Da hier der Betroffene aber im Zuge einer einheitlichen Fahrt wieder auf die L … eingebogen ist, hätte er Anlass gehabt, sich an die Fortgeltung der Geschwindigkeitsbegrenzung zu erinnern. Dabei spielt es auch keine Rolle, ob der Betroffene die Fahrt zwischenzeitlich zum Einladen von Brennholz unterbrochen hatte, so dass die Rüge der Verletzung rechtlichen Gehörs dahingehend, dass das Amtsgericht dieses Vorbringen nicht berücksichtigt habe, schon deshalb nicht durchgreift.

Der BGH hat nämlich entschieden, dass ein Verbotsschild von einem Fahrer der es wahrgenommen hat, auf allen Teilen der Strecke und während des gesamten Verlaufs seiner Fahrt beachtet werden muss, wenn diese ein einheitliches, schon beim Passieren des Verkehrszeichens geplantes Unternehmen darstellt (BGHSt 11, 7). Auch im dortigen Fall war es so, dass der Fahrzeugführer zwischenzeitlich einen Lastzug mit Holz beladen hatte und hierzu in eine Seitenstraße eingefahren war. In dieser Entscheidung heißt es weiter: „Ob nun die Fahrt in derselben oder in der entgegengesetzten Richtung fortgesetzt wird, in beiden Fällen wird vom Kraftfahrer verlangt, dass er sich ein für eine längere Strecke geltendes Verbotsschild mindestens dann merkt und einprägt, wenn es zuvor wahrgenommen hat….Die noch am selben Tage unmittelbar an das Beladen sich anschließende Rückfahrt über die gleiche Strecke kann nämlich nicht unabhängig von der vorangegangenen Benutzung als neue, selbständige Fahrt angesehen werden“.

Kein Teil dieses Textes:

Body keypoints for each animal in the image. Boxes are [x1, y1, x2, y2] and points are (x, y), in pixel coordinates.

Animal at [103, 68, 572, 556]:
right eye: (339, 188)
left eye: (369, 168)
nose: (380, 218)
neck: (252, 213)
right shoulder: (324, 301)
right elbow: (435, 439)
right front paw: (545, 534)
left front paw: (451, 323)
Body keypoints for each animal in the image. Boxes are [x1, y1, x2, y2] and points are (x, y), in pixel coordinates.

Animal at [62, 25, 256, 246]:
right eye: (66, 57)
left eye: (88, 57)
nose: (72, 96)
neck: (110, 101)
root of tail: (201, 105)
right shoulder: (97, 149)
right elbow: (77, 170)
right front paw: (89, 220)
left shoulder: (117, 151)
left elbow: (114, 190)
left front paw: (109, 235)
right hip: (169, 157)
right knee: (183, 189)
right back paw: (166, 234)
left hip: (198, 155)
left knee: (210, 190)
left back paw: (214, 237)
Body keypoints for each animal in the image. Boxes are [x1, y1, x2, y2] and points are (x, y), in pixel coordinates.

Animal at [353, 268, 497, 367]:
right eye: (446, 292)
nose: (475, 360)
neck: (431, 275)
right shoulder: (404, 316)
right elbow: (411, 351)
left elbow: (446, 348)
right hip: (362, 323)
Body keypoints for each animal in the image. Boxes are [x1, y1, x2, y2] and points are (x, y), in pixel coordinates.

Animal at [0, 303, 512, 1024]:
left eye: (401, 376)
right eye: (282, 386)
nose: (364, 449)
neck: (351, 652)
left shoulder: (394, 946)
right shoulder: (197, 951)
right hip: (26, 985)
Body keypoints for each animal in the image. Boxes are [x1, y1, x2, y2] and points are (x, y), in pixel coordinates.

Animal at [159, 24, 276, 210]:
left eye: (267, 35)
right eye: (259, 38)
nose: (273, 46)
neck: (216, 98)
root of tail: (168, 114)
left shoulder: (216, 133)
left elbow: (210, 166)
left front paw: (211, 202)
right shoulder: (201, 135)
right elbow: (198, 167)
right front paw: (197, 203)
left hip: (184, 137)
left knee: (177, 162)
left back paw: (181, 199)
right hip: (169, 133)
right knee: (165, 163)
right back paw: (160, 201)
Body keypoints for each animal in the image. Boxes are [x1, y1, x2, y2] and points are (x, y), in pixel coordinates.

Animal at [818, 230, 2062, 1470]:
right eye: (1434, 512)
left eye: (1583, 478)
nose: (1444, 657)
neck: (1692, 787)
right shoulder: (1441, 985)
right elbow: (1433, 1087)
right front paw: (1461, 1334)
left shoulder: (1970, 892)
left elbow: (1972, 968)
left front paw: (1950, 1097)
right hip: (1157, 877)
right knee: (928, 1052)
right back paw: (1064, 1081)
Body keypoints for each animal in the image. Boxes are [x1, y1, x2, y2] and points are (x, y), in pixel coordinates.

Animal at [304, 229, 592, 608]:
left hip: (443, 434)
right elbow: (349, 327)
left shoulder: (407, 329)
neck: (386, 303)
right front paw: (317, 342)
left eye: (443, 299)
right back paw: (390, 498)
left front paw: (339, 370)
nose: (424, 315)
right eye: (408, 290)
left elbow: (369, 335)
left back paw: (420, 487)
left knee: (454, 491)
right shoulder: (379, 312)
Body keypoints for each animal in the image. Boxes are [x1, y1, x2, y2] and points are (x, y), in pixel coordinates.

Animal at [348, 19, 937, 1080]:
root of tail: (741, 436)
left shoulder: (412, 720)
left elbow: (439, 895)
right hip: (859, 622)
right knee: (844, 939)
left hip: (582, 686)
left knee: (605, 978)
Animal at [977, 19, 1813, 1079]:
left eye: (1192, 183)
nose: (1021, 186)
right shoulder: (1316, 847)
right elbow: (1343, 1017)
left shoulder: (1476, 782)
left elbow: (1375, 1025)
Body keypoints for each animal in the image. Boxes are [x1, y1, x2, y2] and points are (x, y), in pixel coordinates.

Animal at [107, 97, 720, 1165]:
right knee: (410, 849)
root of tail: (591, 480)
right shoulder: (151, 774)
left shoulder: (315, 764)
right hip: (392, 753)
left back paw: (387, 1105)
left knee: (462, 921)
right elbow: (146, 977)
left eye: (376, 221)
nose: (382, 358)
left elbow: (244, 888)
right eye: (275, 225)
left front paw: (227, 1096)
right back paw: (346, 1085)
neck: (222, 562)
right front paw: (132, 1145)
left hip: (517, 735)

Anders gelagert ist die Variante A:

In dieser Konstellation hätte der Betroffene zumindest nicht durch Befahren der Strecke wissen können, dass die Geschwindigkeitsbeschränkung noch galt. Darauf, dass eine Geschwindigkeitsbeschränkung bis zur Einmündung der Straße 1 bestand, kommt es (zunächst) nicht an. Es galt vielmehr der Sichtbarkeitsgrundsatz. Der durch das Verkehrszeichen verkörperte Verwaltungsakt wird grundsätzlich dadurch eröffnet, dass der Verkehrsteilnehmer Gelegenheit erhält, durch Wahrnehmung des Verkehrszeichens von der darin verkörperten behördlichen Anordnung Kenntnis zu nehmen (BayObLG VRS 69. Band, a.a.O.). Obwohl der Betroffene in dieser Variante nach der Einmündung von Straße 2 keine Geschwindigkeitsbegrenzung wahrnehmen konnte, käme ein Geschwindigkeitsverstoß in Betracht, wenn die Geschwindigkeitsüberschreitung aus anderen Gründen vorwerfbar wäre, so zum Beispiel durch die vorherige Wahrnehmung des an der Einmündung von Straße 1 aufgestellten 70er-Wiederholungsschildes – das eine Aufhebung der Geschwindigkeitsbegrenzung auf den nächsten 200m ohnehin schon unwahrscheinlich machte – und Sichtmöglichkeit bis zur Einmündung von Straße 2 oder weil aufgrund der örtlichen Gegebenheiten die Fortgeltung der Geschwindigkeitsbegrenzung nahe lag; das ist jedoch Tatfrage (vgl. OLG Hamm NZV 2015, 457).